Perhaps all of these things. Perhaps none.
She made breakfast – coffee, wholemeal toast with bitter ginger preserve – and then she dressed warm against the rain, collected the sheaf of papers Forrester had given her, and left the apartment.
David Quinn was there when she arrived, doing his best to shelter beneath the narrow eave above the door. He was soaked, his hair plastered in thin streaks down his forehead, streaks that served to angle the rivulets of water down his nose and cheeks.
‘David?’ she asked, almost as if questioning his identity.

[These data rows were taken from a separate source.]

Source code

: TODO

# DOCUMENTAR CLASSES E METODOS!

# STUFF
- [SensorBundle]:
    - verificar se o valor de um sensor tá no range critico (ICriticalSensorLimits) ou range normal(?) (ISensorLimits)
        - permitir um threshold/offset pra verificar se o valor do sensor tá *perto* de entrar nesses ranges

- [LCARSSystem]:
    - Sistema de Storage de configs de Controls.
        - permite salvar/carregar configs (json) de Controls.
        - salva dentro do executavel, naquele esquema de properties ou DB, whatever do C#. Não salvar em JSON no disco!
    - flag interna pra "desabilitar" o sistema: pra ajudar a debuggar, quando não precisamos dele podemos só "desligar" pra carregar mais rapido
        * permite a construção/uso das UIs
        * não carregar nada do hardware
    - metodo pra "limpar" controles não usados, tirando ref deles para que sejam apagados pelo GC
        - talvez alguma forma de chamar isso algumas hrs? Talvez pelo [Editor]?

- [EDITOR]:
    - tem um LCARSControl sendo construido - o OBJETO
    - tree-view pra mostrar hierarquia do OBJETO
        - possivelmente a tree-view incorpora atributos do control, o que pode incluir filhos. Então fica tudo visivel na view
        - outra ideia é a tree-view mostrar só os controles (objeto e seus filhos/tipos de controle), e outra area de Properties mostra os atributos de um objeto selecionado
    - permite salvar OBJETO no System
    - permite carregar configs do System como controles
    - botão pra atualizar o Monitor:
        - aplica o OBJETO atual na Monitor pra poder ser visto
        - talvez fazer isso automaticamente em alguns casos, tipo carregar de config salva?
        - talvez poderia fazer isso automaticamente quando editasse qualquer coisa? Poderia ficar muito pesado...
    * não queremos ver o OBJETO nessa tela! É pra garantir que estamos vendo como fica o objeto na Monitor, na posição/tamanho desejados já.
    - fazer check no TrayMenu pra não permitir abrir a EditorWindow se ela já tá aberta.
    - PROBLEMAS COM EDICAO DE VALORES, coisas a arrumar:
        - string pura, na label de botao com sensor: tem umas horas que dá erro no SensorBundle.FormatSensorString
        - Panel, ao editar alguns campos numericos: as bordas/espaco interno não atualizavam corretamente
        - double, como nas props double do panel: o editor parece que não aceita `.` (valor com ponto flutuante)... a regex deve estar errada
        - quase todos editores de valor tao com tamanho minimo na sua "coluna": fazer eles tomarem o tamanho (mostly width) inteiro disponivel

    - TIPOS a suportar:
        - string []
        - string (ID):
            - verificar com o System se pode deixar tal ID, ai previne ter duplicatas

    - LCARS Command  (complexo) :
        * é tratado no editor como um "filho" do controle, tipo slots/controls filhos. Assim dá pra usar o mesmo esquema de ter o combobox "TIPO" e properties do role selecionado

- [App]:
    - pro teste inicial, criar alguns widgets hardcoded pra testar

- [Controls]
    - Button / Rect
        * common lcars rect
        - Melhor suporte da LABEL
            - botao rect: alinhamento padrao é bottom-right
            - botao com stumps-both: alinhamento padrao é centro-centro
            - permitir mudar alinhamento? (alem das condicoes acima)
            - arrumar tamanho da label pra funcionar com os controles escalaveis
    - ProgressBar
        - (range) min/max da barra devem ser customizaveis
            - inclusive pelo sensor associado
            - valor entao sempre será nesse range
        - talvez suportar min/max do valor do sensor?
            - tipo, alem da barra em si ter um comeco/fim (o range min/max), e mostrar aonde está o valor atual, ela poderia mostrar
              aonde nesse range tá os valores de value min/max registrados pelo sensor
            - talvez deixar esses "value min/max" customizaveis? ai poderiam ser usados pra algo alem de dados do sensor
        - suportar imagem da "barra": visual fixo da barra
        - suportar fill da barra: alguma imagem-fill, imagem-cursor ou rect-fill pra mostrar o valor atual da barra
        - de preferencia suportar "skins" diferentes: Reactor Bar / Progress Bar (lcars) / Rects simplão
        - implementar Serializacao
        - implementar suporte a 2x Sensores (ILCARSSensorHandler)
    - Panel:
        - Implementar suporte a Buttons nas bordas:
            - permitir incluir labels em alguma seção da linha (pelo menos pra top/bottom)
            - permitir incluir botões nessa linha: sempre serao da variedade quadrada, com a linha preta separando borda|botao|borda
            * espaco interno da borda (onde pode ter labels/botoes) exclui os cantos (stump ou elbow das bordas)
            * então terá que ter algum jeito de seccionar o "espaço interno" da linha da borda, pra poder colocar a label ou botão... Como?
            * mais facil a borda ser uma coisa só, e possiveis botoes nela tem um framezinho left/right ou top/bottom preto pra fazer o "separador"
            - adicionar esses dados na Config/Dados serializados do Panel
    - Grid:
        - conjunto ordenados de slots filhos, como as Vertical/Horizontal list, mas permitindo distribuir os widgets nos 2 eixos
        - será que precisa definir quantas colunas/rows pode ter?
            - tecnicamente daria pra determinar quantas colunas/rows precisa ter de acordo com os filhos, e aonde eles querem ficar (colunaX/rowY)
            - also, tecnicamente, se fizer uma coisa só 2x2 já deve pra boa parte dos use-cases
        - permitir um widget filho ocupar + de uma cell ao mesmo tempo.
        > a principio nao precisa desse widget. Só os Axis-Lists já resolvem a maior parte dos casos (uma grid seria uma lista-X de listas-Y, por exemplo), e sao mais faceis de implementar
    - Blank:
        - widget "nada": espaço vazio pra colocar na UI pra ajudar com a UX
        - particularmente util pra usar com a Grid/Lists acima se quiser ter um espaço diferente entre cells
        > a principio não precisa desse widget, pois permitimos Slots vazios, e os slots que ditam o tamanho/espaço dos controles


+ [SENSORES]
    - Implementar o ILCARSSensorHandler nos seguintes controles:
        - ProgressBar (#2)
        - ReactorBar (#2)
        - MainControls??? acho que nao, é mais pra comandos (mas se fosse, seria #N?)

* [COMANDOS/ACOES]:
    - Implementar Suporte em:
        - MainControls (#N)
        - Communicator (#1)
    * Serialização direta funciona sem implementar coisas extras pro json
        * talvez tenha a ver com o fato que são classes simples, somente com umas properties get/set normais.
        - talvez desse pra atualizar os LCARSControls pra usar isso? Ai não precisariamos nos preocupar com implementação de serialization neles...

‘One and the same,’ he said, ‘and you’re late.’
She glanced at her watch. Her father’s watch. It was seven minutes past nine.

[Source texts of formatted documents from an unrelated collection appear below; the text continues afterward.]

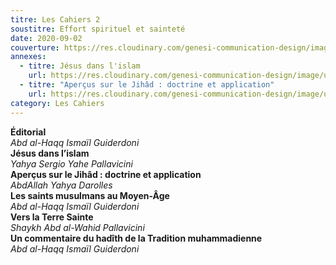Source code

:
 ```yaml
---
titre: Les Cahiers 2
soustitre: Effort spirituel et sainteté
date: 2020-09-02
couverture: https://res.cloudinary.com/genesi-communication-design/image/upload/v1606125410/ihei/couvertures/c02_fatfnj.jpg
annexes:
  - titre: Jésus dans l'islam
    url: https://res.cloudinary.com/genesi-communication-design/image/upload/v1606736140/ihei/PDF/Les%20Cahiers/Les%20Cahiers%202/Jesus-dans-l-islam_qr7znj.pdf
  - titre: "Aperçus sur le Jihâd : doctrine et application"
    url: https://res.cloudinary.com/genesi-communication-design/image/upload/v1606736140/ihei/PDF/Les%20Cahiers/Les%20Cahiers%202/Aper%C3%A7us-sur-le-jihad_gvvgnt.pdf
category: Les Cahiers
---
```

**Éditorial**</br>
*Abd al-Haqq Ismaïl Guiderdoni*</br>
**Jésus dans l’islam**</br>
*Yahya Sergio Yahe Pallavicini*</br>
**Aperçus sur le Jihâd&nbsp;: doctrine et application**</br>
*AbdAllah Yahya Darolles*</br>
**Les saints musulmans au Moyen-Âge**</br>
*Abd al-Haqq Ismaïl Guiderdoni*</br>
**Vers la Terre Sainte**</br>
*Shaykh Abd al-Wahid Pallavicini*</br>
**Un commentaire du hadîth de la Tradition muhammadienne**</br>
*Abd al-Haqq Ismaïl Guiderdoni*</br>
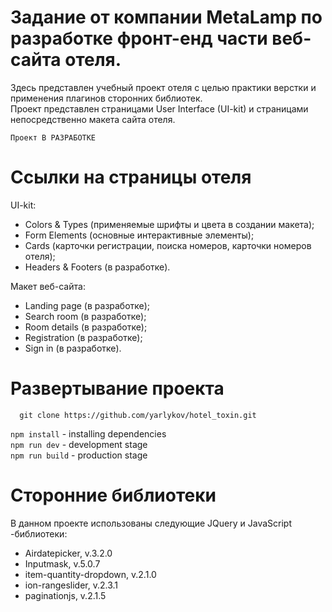 # Задание от компании MetaLamp по разработке фронт-енд части веб-сайта отеля.
Здесь представлен учебный проект отеля с целью практики верстки и применения плагинов сторонних библиотек.<br/>
Проект представлен страницами User Interface (UI-kit) и страницами непосредственно макета сайта отеля.<br/>
```
Проект В РАЗРАБОТКЕ
```

# Ссылки на страницы отеля

UI-kit:
- Colors & Types (применяемые шрифты и цвета в создании макета);
- Form Elements (основные интерактивные элементы);
- Cards (карточки регистрации, поиска номеров, карточки номеров отеля);
- Headers & Footers (в разработке).

Макет веб-сайта:
- Landing page (в разработке);
- Search room (в разработке);
- Room details (в разработке);
- Registration (в разработке);
- Sign in (в разработке).

# Развертывание проекта
```
  git clone https://github.com/yarlykov/hotel_toxin.git
```
``` npm install ``` - installing dependencies <br/>
``` npm run dev ``` - development stage <br/>
``` npm run build ``` - production stage <br/>

# Сторонние библиотеки
В данном проекте использованы следующие JQuery и JavaScript -библиотеки:
- Airdatepicker, v.3.2.0
- Inputmask, v.5.0.7
- item-quantity-dropdown, v.2.1.0
- ion-rangeslider, v.2.3.1
- paginationjs, v.2.1.5
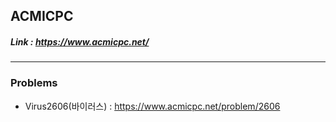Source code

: ## ACMICPC
##### Link : https://www.acmicpc.net/

---------
### Problems
* Virus2606(바이러스) : https://www.acmicpc.net/problem/2606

‘Seven minutes,’ she said as she reached the door and started to unlock it. She felt a momentary irritation.
‘I wasn’t complaining,’ David Quinn said.
Annie opened up and walked into the store. She removed her coat and let it fall in a sad, wet puddle behind the door. David followed her inside but didn’t take off his drenched overcoat.
‘Take your coat off,’ she said.
‘You’re not going to ask me why I’m here?’
 
; Annie stood for a moment, looked down at the floor. She didn’t like games. People played games because they had nothing better to do; either that or they were a little crazy. She wondered which kind David Quinn was.
‘Why are you here David?’ she asked.
‘Because I’m a little crazy,’ he said, and then he laughed – a sort of nervous sound that said something about his vulnerability in that moment.
Annie smiled to herself. At least he wasn’t here because he had nothing better to do. She looked at him and frowned, and in that second her irritation dissipated. He looked a little sad, a little lonely perhaps, and she felt a kind of empathy for him.
‘A little crazy?’ she said.
‘Well, maybe a lot crazy,’ David replied.
‘Don’t tell me,’ Annie said. ‘You read all the books you bought and you want some more?’
David shook his head. ‘I wanted to talk,’ he replied.
‘To talk? About what?’
He shrugged. ‘Anything … everything … nothing perhaps.’
Annie started towards the kitchen at the back, where she kept a towel for days like this. ‘Now you do sound a lot crazy,’ she said. She turned as she reached the end of the floor. He was still standing there by the front door, his eyes at once looking at her, and then in the next second surveying the shelves and stacks surrounding him. Did she feel threatened? Was that what she was experiencing? She could not tell, for moments such as these were no common occurrence.
‘What is it?’ she asked.
He shrugged again, and then he raised his hand and started massaging the back of his neck. ‘I think I’m lost,’ he said. ‘I don’t know why I came here … maybe –’ He looked directly at her. ‘Maybe it would be best if I went.’
He turned and reached for the doorhandle.
Annie took a couple of steps forward and raised her hand. ‘Don’t –’ she started.
David stopped. He didn’t turn to face her.
‘Don’t go,’ she said, her voice softening. ‘Tell me what you mean.’